Savory Tartlet Puff Pastry Cups with Creamy Chicken Filling
Easy and delicious dinner recipe for savory tartlets (known in Scandinavia as “tarteletter”) with delicious creamy filling made of a whole chicken, green asparagus, canned sweet asparagus, and peas. This is a classic and heartwarming dinner recipe that everyone you serve it for will love.
1 whole chicken
1.27 cups (3 dl) bouillon water from the boiled chicken
1.06 oz (30 g) butter
3 tablespoons flour
14.11 oz (400 g) asparagus, canned
0.63 cups (1.5 dl) milk
1 bundle fresh asparagus
3.53 oz (100 g) frozen peas
0.71 oz (20 g) fresh pea shoots
10 dinner tartlet shells (if you can’t find them use frozen puff pastry sheets and 10 muffin cups to form them)
- NOTE: If you want TWO different meals out of this ONE recipe, then read the PRO TIP in the end of these directions before you follow all the directions below.
- Wash and clean the whole chicken.
- Place it in a large pot and cover it with water. Add salt and pepper and bring to a boil. When it starts boiling, turn down the heat a bit. Add a lid and let it simmer for about an hour.
- Remove chicken from pot when it’s done boiling but save the water. This is now delicious bouillon water that we need later.
- Melt butter in a pot. Then add flour and stir with a whisk so you get a butter/flour ball.
- Now, little by little, add 1.27 cups (3 dl) of the warm bouillon water that your chicken was boiled in. Whisk as you gradually add it.
- Add the asparagus water from your canned asparagus, and then add milk until you get the desired creamy consistency.
- Taste with salt and pepper.
- If the sauce is too thin you can easily create a thickening agent by mixing water and flour or cornstarch in a small cup, and then add that to your sauce little by little while you stir.
- Grab your favorite KUMA kitchen knife and slice the fresh green asparagus into small pieces and add them to the sauce along with the frozen peas and the asparagus from the can.
- Use 2 forks to pull apart the chicken meat and then add it into the sauce.
- Heat up your tartletter shells in the oven.
- Serve warm tartlets with creamy chicken filling and top with fresh pea shoots.

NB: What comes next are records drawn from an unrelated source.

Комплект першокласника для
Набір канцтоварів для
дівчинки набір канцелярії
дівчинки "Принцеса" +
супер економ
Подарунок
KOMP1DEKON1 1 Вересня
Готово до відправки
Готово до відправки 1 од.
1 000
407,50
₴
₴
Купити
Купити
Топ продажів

- PRO TIP - TWO RECIPES IN ONE: Fancy a hearty and warming chicken asparagus soup tomorrow? Just add the chicken bones back into the remaining bouillon water and add a bit more water. Then leave it simmering for hours before removing the bones and putting the bouillon water in the fridge for tomorrow. Make sure to save some of the chicken, peas, and asparagus in a bowl that you keep in the fridge as well. You will get a lovely soup out of this that just needs to be reheated tomorrow with the ingredients in it. Add the fresh asparagus first to soften up and the chicken last as that only needs to be heated up but not boiled, or it’ll turn dry.
Recipe for spring tartlets
Coming fresh out of Easter we were in the mood for a lovely and hearty spring classic, so we made these spring tartlets. We’ve made them with a whole chicken instead of chicken breasts as you get the wonderful bouillon water that way and the shredded meat is just yummy from a whole chicken.

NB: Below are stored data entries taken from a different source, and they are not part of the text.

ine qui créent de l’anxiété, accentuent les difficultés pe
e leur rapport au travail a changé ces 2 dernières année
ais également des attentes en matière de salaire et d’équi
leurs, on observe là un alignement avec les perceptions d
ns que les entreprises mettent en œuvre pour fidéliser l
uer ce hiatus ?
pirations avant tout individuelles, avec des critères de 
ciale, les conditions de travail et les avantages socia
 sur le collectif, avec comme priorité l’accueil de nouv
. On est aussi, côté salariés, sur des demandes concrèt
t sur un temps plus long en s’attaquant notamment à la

Easy dinner recipe with chicken
This is one of those recipes that seems like a large project but it actually is very easy to make. It consists of just a few ingredients and the most time spent is just waiting for the chicken to boil. You can also make the sauce a day ahead if you wish. In that case just wait adding the chicken, peas and asparagus until you are ready to reheat it.
Easter is such a lovely time of the year where we always have family over for lunch or dinner. We love serving up traditional recipes like this one for those occasions.

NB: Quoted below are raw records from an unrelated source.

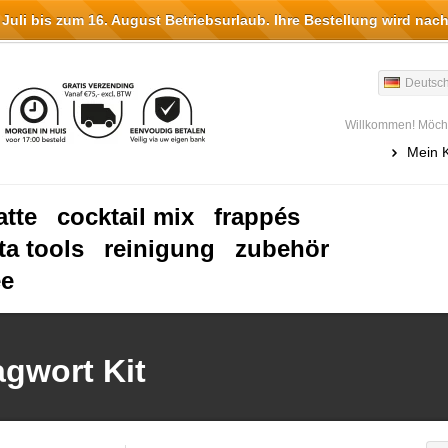
li bis zum 16. August Betriebsurlaub. Ihre Bestellung wird nach
Deutsc
Willkommen! Möcht
Mein 
atte
cocktail mix
frappés
ta tools
reinigung
zubehör
ee
agwort Kit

Great for weeknight dinner and for weekend dinner
This is such a simple dinner to cook yet it is still super tasty and appetizing. It is one of those dinners that works perfectly on a busy weeknight when you want to treat yourself, but also as a nice weekend dinner when you have friends or family over and want an easy and yummy meal.
Savory puff pastry tartlets as one of your easy meal prep ideas
Tartlets, or “tarteletter” as we call them in Denmark, are perfect for dinner or lunch meal prepping. Simply cook your large batch of tartlet filling and then divide it into food-safe containers you can keep in the fridge or freezer (yes, this meal will be just fine to freeze and defrost later). The tartlet shells usually last for a quite a while - especially before opening the pack (while an open pack will last you about 3-7 days). Simply reheat a few good spoons of sauce on the stove or in the microwave and then heat up the number of tartlet shells you want. Easy peasy chicken dinner.
Chicken in asparagus made on a whole chicken
As you saw above, you can also choose to make this recipe with chicken breasts instead of a whole chicken. This is definitely easier. The benefit of using a whole chicken, though, is that you get so much nice flavor from the chicken bouillon water that you get from boiling your chicken for an hour. Due to this you don’t need to add much else for flavor. Other than chicken we like to add asparagus and peas. It adds a beautiful color and flavors that just fit the meal perfectly. You can also choose to add small carrot dice or white asparagus.